Conduction: heat is transferred from the warmer body to a cooler object, for example a cold wet shirt
Convection: when cool air moves across the body surface, heat is moved to the cooler air, warming the air and cooling the body
Evaporation: when water on the body surface is transformed from liquid, thus the body loses heat. Vaporization of 1gram of water equates to 0.6kcal of heat by persperation.
Radiation: Heat can be radiated by the body to the environment

When the air temperature is less than skin temperature heat is lost from the body by convection and radiation. As the ambient temperature reaches skin temperature and exceeds 87 degrees F, loss of body heat through convection and radiation is sharply curtailed. Cooling is then achieved by evaporation. Evaporation over most of the body surface directly cools the blood that runs through the cappillaries in the skin.



The tables above were adopted from Fox and Mathews, 1981, these are guide lines that coaches should use to modify practices and workouts.

Types of Heat Illness: Heat Cramps - Painful cramps involving the abdominals and extremities caused by intense, prolonged, exercise in a hot and humid environment. Cramps are caused by the depletion of electrolytes from profuse sweating.
Heat Synacope - Weakness and fatigue due to electrolyte and water loss from exercising in the heat, precursor to heatstroke.
Heat Exhaustion(WaterDepletion) - Excessive weight loss, reduced sweating elevated skin and core temperature, excessive thirst, weakness, headache and sometimes unconsciousness.
Heat Exhaustion(Salt Depletion) - May encompass heat cramps,nausea,muscle cramping and dizziness due to profuse sweating and inadequate replacements of electrolytes.
Heat Stroke - A true medical emergency related to, body is unable to regulate its cooling. Nausea,seizures,disorientation and possible coma. Heat stroke has a high mortality rate. In football, it is second only to head injuries as the most frequent cause of fatalities.

Prevention:

Heat illness or heat stress is the most preventable condition that involves an athlete's health. All athletes should have a preparticipation physical before the start of the season. In the medical history it should be noted if athletes have had a previous episode of heat illness. Climate and environmental conditions are not controllable, however, practice times, water breaks, practice intensity and athlete acclimitization are. As stated before athlete fitness is a major factor in the prevention of heat illness. Those individuals that are deconditioned and overweight are the most prone to heat illness. Even the larger athletes that are in good physical condition are prone because of their large body mass. Coaches need to have a handle of all athletes physical condition and plan practices accordingly. It takes an individual at least 8 weeks to see improvement in physical fitness, do not expect your athletes do get in shape during double sessions, eight week of conditioning can not be jammed into two. All coaches conducting double and triple sessions should take certain precautions. Try to practice at the coolest parts of the day, early morning or late evening. The hours between 2 and 4 pm are the hottest and most stressful. Give athletes liberal water breaks, and if they are football players give them a chance to get their helmet and football pads off during those breaks.
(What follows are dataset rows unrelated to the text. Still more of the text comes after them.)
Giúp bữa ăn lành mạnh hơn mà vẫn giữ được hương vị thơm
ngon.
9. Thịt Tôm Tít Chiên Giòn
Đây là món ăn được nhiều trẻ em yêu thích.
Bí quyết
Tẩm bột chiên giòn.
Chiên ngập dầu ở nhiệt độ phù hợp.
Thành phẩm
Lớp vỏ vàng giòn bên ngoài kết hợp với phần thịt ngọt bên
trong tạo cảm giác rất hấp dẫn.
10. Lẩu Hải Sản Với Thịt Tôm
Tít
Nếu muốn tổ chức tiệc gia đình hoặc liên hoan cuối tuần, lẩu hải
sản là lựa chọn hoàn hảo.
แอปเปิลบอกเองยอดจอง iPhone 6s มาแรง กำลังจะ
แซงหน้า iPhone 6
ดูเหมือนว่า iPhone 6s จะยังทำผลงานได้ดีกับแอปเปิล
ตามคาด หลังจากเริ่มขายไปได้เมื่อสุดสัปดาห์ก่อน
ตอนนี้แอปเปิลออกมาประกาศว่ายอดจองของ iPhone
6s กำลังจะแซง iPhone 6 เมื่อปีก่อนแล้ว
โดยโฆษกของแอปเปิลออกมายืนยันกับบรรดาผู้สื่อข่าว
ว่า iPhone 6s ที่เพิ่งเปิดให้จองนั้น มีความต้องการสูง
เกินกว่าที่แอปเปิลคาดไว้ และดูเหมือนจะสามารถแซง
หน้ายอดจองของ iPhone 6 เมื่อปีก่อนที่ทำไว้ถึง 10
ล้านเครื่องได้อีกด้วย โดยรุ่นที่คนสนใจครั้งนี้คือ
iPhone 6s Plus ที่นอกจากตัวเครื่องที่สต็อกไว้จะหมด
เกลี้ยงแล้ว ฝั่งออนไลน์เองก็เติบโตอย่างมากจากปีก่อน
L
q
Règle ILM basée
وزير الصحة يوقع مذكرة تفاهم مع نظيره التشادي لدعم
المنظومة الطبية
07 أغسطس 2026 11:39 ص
Advise your athletes to bring a change of tee shirts. Tee shirts saturated in perspiration prevent the body's cooling by evaporation. Have athletes wear light colored clothing, and keep intensity of the practice sessions low in high stress situations. Athletes should be given a 10 minute break every half hour if temperature is between 80 and 90 degrees F and humidity over 70%. If temperatures are over 90 degrees and humidity is over 70%, practice should be suspended. A shortened practice in tee shirts and shorts could be established. Athletes are obviously going to compete in hot and humid conditions, so they need to be acclimatized to those conditions. Acclimatizing for an athlete should be gradual and should take place over a two week period. Athletes should be gradually exposed to hot and humid conditions. Some experts agree that two weeks of heat exposure for only 90 minutes a day will acclimatize an athlete. Where full acclimatization may take 2 months, the affects of being acclimatized will last up to 6 weeks.